> >

Ahli Psikologi Forensik: Butuh Otopsi Fisik dan Psikologis untuk Temukan Penyebab Kematian Bripka AS

Sumatra | 26 Maret 2023, 16:12 WIB
Bripka Arfan Saragih, anggota Sat Lantas Polres Samosir yang disebut meninggal dunia karena bunuh diri dengan minum racun sianida. (Sumber: Tribunnews.com)

SAMOSIR, KOMPAS.TV - Kasus kematian Bripka Arfan Saragih atau Bripka AS, polisi yang diduga tersangkut kasus penggelapan pajak kendaraan di Samosir, Sumatra Utara, senilai Rp 2,5 miliar ditanggapi Ahli Psikologi Forensik, Reza Indragiri.

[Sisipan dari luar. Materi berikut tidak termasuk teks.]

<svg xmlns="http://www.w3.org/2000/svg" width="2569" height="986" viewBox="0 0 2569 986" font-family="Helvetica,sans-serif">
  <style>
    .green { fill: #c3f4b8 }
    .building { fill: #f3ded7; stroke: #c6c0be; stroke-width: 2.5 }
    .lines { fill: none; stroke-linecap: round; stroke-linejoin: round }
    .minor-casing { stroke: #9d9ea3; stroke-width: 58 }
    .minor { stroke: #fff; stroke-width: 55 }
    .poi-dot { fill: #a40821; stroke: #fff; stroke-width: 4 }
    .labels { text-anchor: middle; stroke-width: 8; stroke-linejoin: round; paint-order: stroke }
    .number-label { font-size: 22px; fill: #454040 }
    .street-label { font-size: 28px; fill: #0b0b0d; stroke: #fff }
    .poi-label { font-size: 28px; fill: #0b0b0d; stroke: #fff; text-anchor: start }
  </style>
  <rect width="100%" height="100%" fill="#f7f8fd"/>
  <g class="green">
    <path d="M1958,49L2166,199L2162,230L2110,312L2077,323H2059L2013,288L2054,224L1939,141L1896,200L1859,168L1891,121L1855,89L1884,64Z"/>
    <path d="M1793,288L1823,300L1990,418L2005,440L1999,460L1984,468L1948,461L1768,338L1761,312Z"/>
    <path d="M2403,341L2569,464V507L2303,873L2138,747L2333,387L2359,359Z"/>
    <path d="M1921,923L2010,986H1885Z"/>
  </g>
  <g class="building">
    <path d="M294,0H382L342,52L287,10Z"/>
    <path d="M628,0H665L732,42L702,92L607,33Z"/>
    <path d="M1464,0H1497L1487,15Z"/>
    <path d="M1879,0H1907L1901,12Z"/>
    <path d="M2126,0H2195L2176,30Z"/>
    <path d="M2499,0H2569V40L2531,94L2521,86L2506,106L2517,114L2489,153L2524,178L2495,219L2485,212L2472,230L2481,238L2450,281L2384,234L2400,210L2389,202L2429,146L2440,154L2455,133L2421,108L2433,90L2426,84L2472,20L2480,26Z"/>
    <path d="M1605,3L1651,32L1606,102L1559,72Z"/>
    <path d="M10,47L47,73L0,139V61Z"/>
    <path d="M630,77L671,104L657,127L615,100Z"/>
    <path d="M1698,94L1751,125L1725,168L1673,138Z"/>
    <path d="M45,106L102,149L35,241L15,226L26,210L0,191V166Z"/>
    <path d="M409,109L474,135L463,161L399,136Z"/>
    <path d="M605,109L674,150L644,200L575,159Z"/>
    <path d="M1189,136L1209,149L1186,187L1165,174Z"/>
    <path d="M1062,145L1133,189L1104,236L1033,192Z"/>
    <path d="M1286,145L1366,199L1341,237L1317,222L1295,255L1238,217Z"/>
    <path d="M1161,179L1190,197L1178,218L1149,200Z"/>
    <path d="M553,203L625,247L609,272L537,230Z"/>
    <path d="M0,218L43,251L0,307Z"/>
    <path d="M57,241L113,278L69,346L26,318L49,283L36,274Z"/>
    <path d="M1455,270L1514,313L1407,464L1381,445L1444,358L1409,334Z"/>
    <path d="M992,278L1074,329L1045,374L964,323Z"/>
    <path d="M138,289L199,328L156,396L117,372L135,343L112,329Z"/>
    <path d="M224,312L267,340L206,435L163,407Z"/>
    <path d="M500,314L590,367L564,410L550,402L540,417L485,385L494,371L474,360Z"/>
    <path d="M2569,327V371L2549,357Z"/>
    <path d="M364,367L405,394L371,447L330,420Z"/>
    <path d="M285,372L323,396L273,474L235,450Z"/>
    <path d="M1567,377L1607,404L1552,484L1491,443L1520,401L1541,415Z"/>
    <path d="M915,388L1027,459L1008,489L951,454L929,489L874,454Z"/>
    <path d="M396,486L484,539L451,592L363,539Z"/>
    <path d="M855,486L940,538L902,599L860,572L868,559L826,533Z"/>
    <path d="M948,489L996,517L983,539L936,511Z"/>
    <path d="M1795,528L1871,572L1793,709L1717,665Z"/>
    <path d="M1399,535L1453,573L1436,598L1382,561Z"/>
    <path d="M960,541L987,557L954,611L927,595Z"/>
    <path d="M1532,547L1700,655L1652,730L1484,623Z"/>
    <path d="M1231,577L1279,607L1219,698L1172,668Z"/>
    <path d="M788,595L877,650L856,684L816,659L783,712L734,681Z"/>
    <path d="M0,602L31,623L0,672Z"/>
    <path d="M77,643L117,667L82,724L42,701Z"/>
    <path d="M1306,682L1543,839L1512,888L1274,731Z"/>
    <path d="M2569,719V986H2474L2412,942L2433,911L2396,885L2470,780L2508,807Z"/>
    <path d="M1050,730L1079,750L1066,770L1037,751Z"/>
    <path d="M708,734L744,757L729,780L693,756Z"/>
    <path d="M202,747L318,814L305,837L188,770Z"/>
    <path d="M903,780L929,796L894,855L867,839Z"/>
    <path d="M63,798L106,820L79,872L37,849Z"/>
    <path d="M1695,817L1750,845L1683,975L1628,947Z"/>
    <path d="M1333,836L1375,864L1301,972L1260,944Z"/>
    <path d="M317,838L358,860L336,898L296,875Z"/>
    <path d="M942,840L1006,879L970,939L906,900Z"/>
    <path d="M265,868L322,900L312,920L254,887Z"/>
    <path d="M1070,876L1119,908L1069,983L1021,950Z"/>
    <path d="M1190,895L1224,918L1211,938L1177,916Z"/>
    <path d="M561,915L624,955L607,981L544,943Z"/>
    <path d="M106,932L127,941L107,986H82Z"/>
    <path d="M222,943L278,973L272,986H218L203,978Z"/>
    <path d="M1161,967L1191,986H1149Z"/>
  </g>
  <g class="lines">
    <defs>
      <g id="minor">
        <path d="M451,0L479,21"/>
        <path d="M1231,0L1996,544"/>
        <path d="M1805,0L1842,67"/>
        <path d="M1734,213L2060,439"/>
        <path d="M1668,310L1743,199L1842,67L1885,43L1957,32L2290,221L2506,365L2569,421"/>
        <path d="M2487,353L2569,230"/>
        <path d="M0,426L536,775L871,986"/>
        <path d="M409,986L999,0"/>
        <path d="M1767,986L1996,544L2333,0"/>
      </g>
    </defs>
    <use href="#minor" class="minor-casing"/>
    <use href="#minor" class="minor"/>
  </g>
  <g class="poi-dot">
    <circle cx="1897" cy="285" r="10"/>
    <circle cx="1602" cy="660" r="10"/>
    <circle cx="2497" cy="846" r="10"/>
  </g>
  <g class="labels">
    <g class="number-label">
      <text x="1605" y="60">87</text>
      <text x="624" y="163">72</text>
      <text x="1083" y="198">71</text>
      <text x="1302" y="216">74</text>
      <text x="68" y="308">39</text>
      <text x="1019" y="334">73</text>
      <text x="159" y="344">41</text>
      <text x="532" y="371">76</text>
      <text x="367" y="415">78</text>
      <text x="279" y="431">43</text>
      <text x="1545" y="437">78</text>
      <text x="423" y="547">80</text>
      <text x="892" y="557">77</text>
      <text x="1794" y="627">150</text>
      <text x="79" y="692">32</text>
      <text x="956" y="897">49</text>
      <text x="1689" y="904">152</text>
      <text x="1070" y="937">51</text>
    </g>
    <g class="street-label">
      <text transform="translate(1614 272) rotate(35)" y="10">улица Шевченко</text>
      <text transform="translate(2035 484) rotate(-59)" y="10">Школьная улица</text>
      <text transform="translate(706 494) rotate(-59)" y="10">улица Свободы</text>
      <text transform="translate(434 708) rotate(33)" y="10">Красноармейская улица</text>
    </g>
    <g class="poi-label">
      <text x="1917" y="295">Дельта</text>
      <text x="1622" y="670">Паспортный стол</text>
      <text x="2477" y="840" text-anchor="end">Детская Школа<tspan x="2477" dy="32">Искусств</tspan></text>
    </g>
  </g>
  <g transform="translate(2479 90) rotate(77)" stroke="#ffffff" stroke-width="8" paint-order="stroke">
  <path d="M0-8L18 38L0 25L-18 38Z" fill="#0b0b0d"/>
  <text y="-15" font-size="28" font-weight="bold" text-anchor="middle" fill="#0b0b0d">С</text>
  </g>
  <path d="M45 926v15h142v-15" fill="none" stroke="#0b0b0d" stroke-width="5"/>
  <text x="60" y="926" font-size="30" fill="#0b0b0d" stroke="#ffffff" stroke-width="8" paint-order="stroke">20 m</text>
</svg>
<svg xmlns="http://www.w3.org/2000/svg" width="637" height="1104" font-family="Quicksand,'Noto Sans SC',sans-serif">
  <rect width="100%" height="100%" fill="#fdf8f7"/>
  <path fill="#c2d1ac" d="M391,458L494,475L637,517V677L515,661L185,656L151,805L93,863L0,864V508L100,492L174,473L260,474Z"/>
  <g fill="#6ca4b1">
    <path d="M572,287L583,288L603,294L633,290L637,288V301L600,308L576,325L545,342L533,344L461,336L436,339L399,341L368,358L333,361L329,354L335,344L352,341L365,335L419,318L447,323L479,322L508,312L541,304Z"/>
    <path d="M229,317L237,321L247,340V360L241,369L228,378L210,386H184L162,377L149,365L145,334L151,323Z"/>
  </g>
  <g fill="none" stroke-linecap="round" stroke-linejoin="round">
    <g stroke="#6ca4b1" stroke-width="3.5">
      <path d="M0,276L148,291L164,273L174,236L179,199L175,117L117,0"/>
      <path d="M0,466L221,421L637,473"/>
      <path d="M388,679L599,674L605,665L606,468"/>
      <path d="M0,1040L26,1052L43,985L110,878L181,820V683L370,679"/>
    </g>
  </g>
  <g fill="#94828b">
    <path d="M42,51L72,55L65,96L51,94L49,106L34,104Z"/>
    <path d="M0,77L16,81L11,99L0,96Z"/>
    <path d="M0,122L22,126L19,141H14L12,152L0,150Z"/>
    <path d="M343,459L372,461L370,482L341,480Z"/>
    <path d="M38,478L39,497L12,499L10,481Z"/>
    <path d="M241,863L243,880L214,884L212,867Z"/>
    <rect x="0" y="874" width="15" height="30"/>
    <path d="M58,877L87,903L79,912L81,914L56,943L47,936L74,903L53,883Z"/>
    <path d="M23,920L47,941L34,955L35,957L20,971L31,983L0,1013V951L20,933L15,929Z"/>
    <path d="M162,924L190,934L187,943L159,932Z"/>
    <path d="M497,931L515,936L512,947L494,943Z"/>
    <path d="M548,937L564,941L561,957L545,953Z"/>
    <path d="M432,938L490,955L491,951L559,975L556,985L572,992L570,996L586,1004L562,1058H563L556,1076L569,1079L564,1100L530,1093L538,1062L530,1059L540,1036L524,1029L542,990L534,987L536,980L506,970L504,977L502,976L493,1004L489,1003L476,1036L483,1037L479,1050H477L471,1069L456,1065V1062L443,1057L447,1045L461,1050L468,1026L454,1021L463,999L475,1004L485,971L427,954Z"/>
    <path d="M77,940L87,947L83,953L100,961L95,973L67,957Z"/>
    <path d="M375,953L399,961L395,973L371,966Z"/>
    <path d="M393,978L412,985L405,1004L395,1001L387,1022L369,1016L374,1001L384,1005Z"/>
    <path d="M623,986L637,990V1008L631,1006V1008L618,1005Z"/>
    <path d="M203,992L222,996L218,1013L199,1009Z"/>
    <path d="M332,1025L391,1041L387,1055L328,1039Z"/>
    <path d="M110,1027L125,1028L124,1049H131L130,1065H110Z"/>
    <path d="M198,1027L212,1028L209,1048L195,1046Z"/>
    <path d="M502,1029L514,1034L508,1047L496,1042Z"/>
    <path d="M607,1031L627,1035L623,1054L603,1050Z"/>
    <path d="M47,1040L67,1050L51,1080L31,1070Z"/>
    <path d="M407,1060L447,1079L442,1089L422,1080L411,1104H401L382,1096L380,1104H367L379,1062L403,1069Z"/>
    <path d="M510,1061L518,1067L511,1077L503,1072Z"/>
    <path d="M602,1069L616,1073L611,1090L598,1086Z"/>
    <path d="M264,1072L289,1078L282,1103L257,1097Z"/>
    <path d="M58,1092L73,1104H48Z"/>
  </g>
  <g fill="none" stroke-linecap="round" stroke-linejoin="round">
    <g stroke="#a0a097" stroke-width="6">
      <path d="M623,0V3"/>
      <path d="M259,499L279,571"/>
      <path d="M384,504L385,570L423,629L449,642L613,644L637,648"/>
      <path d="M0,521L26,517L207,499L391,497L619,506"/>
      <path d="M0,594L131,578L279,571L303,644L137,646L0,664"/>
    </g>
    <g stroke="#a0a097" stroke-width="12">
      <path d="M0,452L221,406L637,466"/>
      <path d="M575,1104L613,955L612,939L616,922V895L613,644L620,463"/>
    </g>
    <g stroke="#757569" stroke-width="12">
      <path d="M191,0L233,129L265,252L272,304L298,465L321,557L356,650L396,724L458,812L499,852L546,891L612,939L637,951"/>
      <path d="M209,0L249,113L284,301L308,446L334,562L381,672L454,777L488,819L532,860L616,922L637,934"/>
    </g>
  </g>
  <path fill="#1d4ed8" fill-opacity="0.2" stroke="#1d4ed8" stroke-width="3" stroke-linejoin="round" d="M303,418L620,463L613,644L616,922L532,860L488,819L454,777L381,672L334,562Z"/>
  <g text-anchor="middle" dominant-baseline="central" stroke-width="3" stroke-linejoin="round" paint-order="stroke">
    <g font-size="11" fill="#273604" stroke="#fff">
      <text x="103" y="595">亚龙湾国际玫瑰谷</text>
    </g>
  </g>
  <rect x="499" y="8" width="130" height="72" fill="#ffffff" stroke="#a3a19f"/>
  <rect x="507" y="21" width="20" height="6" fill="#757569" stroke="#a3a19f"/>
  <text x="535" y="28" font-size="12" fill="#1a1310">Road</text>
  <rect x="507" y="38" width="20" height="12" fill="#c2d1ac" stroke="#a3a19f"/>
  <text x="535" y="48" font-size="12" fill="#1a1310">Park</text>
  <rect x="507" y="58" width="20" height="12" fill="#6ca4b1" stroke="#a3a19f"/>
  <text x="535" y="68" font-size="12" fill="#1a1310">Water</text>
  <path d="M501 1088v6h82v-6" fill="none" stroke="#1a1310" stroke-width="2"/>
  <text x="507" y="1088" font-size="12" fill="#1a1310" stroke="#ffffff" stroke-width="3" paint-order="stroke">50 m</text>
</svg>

Reza mengatakan, untuk menemukan penyebab kematian korban perlu diadakan otopsi fisk dan juga otopsi psikologis.

"Perlu otopsi fisik dan otopsi psikologis. Tapi kalau kita sisir, kecil kemungkinan faktor alami (natural), faktor kecelakaan (accident), dan faktor bunuh diri (suicide). Tinggal satu, pembunuhan (homicide)," katanya kepada Kompas.tv, Minggu (26/3/2023).

Ia juga mengatakan, Mabes Polri perlu mengeluarkan bahasa ancaman, seperti akan menjamin perlindungan.

Bahkan penghapusan hukuman bagi personel yang memberikan informasi tentang kematian Bripka AS dan penyimpangan pajak di Samsat Samosir selambatnya tanggal 30 Maret 2023. 

Tapi jika selepas tanggal itu tetap tidak ada personel yang meniup pluit, dan nantinya diketahui terlibat atau tutup mulut, maka sanksi dengan pemberatan akan dijatuhkan.

Baca Juga: Pengacara Keluarga Bripka AS Ungkap Kejanggalan, dari TKP Jenazah Ditemukan Hingga Asal Sianida

"Ketika ada personel polisi yang melakukan penyimpangan, patut diduga ada sejawatnya yang tahu bahkan ikut serta dalam penyimpangan itu. Tapi selama 2023 hanya ada satu laporan yang masuk ke dalam whistleblowing system Polri. Padahal, Bripka AS meninggal dunia pada 6 Februari 2023. Itu artinya, hingga sebulan lebih sejak Bripka AS meninggal dunia, tetap belum ada laporan yang Polri terima dari sistem tersebut," katanya.

"Dengan kata lain, tidak ada satu pun personel Polri--terutama di satwil Samosir dan Sumut--yang terpanggil untuk menjadi peniup pluit," imbuhnya.

"Karena mendorong personel untuk memanfaatkan whistleblowing system (WBS) tampaknya tidak ampuh, maka Mabes Polri perlu mengeluarkan bahasa ancaman," kata Reza.